• Assigned task 1
In the text below on displaying pictures, what material is suggested for mountings instead of card?
• Assigned task 2
Extend the text on displaying pictures below, picking up after its last sentence.

• Supplied passage
..............................
I find I am often called in by clients to give advice on how best to display pictures they have accumulated over the years. Some paintings have already found a place in the home but others, whether acquired through inheritance, or bought in a short-lived moment of excitement, have been left sleeping in dusty lofts or hidden corners awaiting their moment to shine.

When buying pictures my philosophy is always to buy what you love. Placing pictures, however, is a skill, as too is the job of picture hanging. Common mistakes are hanging artwork too high so one must crane one’s neck to see it or having too many similar sized pictures.

I am always minded by my client’s own design aesthetic, be it a love of symmetry or asymmetry, formal or relaxed, full or spartan. Whatever your preference, here are my 8 top tips to create an interesting scheme:

  1. Mounting – the cheapest and most uninteresting pictures can be made exceptional by a variety of well-chosen frames (think Gesso, distressed, hand-painted, lacquered, or gilt for example) and mountings (think wooden instead of card). Frames are often not cheap but will transform your pictures.
..............................
• Provided information
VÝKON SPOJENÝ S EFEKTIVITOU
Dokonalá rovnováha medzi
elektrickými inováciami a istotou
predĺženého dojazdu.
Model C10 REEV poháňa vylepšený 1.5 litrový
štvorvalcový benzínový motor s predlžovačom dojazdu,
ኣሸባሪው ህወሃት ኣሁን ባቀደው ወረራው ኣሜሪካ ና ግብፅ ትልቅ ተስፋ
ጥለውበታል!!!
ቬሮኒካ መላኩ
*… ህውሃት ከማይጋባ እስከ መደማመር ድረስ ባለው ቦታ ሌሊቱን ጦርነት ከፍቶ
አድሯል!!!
..............................
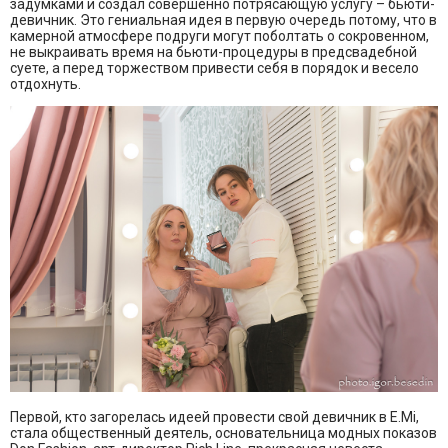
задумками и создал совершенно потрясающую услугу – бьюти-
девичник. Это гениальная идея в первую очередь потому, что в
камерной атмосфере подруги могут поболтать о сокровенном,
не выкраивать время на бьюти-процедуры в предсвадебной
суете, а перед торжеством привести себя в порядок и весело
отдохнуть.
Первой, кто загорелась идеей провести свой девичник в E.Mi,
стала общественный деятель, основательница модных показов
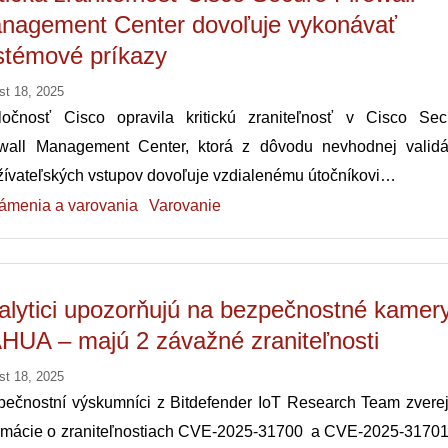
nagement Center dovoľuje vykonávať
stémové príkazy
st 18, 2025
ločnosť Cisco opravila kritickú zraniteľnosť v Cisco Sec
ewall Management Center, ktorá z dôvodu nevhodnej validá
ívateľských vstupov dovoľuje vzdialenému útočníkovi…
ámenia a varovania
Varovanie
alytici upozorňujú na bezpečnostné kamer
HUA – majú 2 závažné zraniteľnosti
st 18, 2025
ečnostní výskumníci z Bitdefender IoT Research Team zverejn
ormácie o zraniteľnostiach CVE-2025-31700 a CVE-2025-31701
..............................
• Task result 1
Wood.

• Task result 2
  2. Create ensembles – use artwork to create ensembles with complementary furniture, curtains, lamps and vases. Unless the home needs to serve as a gallery, most art looks best when connected to other items within a room.
  3. Create a textural frisson – consider tone and texture when grouping art. Oils, watercolours, charcoal sketches, and prints can work well together and create interest. In my sitting room I have a framed antique Chinese needlework paired with a modern decoupage of Grimaldi. The black mounting and dark frames of both pair an unlikely combination beautifully.
  4. Drama – for pictures that cry out to be presented as focal points or to create drama, consider alternative feature ways of hanging. If your home boasts picture rails, take advantage of them, or use antiqued brass rods and chains or their contemporary equivalent.
  5. Avoid monotony. Pictures that are all placed as single pieces, all at the same height or arrangement, or are all similarly framed, can feel tedious and reduce the visual attention one is able to give to them.
  6. Movement – place pictures of less interest in areas of the house that are darker or have the greatest movement, for example, in tight hallways and landings. Prized pictures, or those that invite the longest attention, should be placed carefully, for example, at the end of a long hallway to create a focal point, or in a place where one lingers.
  7. Reflection – must be considered carefully. Unless you really want to see the house across the street, place glass-fronted prints where they will not cause reflection or replace their glass with one that is non-reflective.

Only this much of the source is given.